Premier constat : presque tout le monde ment, chacun à sa façon, médecins comme malades, même si les mensonges des uns et des autres ne sont pas sous-tendus par les mêmes mécanismes. Ce mensonge peut être aussi bien dissimulation d’une vérité que production d’une parole fausse. Du côté de ceux qui détiennent l’information, les temps ont changé et le mensonge ne concerne plus le diagnostic – on annonce l’existence d’un cancer – mais celui du pronostic, on ne parle pas de métastase. Le tabou a changé d’objet, «du refus d’annoncer la maladie au refus d’annoncer son aggravation». Malgré l’incitation, voire l’obligation légale, d’informer les patients, les pratiques entre médecins et malades restent enchâssées dans des schémas sociaux et culturels contraignants. Il n’est pas question de bonne ou de mauvaise foi. Ce que les médecins choisissent de dire ou de cacher à leurs patients n’est pas exclusivement motivé par la psychologie ou l’état pathologique du malade, mais par son statut socioculturel réel ou supposé, conclut l’anthropologue.

Mentir en médecine comme dans la vie.

Médecins comme malades mentent et leurs mensonges semblent faire partie intégrante des relations thérapeutiques comme de toutes relations sociales. Les deux parties paraissent le savoir et élaborer chacune des stratégies de détection du mensonge : les patients aux aguets interprètent chaque geste pour y déceler la vérité dissimulée, du sourire au regard fuyant en passant par un geste amical du médecin ou par la longueur de l’ordonnance. Les médecins interrogent l’entourage de leurs malades. S. Fainzang décrypte les dialogues des consultations avec la patience d’un entomologiste et livre l’analyse après coup des deux parties. Cette analyse est édifiante.

Quelle place occupe le mensonge au sein de la relation médecin-malade et dans l’échange d’information ? Pour le patient, exposer ses symptômes, c’est risquer de conduire le médecin à évoquer une aggravation de la maladie ; les dissimuler, c’est croire se protéger. Ne pas tout dire, d’une certaine façon «jouer un rôle»; c’est aussi exprimer une certaine résistance vis-à-vis du pouvoir médical.

Pour le médecin, limiter ou travestir l’information se justifie par la nécessaire adaptation au patient.

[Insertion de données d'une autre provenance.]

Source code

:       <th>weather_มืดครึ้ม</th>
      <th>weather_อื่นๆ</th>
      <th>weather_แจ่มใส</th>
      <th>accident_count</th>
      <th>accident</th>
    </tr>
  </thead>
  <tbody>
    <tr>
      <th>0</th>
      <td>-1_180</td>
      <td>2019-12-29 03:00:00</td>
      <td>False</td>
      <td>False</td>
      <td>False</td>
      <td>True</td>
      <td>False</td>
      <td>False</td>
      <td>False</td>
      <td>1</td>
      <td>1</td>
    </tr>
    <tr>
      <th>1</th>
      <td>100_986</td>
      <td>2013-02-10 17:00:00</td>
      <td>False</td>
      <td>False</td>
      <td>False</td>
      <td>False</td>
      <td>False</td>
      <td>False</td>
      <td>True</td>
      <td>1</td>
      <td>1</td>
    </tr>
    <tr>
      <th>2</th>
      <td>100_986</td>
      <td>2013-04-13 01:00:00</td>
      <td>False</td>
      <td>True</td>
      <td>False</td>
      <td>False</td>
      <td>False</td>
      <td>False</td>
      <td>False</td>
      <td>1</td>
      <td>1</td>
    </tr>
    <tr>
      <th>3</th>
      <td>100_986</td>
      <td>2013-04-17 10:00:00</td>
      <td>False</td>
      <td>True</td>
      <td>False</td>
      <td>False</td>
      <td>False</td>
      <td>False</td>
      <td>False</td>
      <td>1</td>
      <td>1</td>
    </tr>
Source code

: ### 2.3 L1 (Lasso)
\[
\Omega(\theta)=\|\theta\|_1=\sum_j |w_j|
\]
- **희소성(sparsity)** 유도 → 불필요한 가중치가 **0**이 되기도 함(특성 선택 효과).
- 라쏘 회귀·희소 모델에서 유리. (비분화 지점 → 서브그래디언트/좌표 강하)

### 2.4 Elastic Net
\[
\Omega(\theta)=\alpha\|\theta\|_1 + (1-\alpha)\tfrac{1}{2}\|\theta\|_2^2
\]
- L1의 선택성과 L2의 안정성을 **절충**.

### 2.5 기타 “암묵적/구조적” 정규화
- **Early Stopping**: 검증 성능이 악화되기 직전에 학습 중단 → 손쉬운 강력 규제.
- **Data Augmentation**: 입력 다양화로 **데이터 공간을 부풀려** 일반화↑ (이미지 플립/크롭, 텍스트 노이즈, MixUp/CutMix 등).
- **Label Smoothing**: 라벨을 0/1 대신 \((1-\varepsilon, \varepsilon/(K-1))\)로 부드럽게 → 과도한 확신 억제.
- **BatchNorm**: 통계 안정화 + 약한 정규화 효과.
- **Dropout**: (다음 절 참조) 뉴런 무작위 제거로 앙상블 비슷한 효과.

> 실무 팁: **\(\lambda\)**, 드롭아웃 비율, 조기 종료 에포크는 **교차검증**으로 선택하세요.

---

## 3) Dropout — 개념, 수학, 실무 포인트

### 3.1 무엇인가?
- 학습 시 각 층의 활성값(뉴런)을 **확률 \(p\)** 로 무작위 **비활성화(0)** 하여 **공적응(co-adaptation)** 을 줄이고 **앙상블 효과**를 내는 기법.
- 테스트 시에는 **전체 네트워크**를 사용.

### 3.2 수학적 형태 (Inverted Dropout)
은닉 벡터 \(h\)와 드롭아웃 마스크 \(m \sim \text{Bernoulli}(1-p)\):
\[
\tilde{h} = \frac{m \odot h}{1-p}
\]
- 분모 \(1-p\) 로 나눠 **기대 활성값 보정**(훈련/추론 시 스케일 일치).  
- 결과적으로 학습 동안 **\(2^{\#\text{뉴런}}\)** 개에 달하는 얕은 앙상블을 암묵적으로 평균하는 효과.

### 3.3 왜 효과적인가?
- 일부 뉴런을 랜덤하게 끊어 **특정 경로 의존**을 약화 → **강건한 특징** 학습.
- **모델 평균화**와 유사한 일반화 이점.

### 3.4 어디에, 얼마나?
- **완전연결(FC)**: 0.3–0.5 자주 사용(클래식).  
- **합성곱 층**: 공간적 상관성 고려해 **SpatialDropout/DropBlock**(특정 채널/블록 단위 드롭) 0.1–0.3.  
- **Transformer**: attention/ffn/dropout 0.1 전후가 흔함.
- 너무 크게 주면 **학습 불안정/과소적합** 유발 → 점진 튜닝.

L’information s’inscrirait, explique l’anthropologue, dans une mécanique de reproduction sociale, les médecins essayant de s’adapter à l’aptitude supposée des patients à recevoir l’information, si bien qu’ils informent mieux ceux qui ont accès de manière autonome à l’information, du fait de leur statut socioculturel.

Au bout du compte, dans de nombreuses situations, qu’en est-il donc de ce fameux consentement des patients ? D’une certaine façon, le code de déontologie médicale, qui laisse au médecin la liberté de ne pas dire la vérité s’il le fait dans l’intérêt du malade, est en contradiction avec la loi du 4 mars 2002 relative au droit des malades. Plutôt que d’un consentement éclairé, ne s’agirait-il pas d’un consentement résigné ? Il faut sans doute remettre en question l’idée que le patient soit doté d’un véritable pouvoir de décision fondé sur une information croissante. «Dans le corps médical comme parmi les malades, on assiste davantage à des professions de foi sur la nécessité de l’information qu’à des comportements effectifs, attestant la volonté de la donner ou de la réclamer», écrit l’auteur.

« La Relation médecins-malades : information et mensonge », Sylvie Fainzang, PUF, collection « Ethnologies », 152 pages, 21 euros.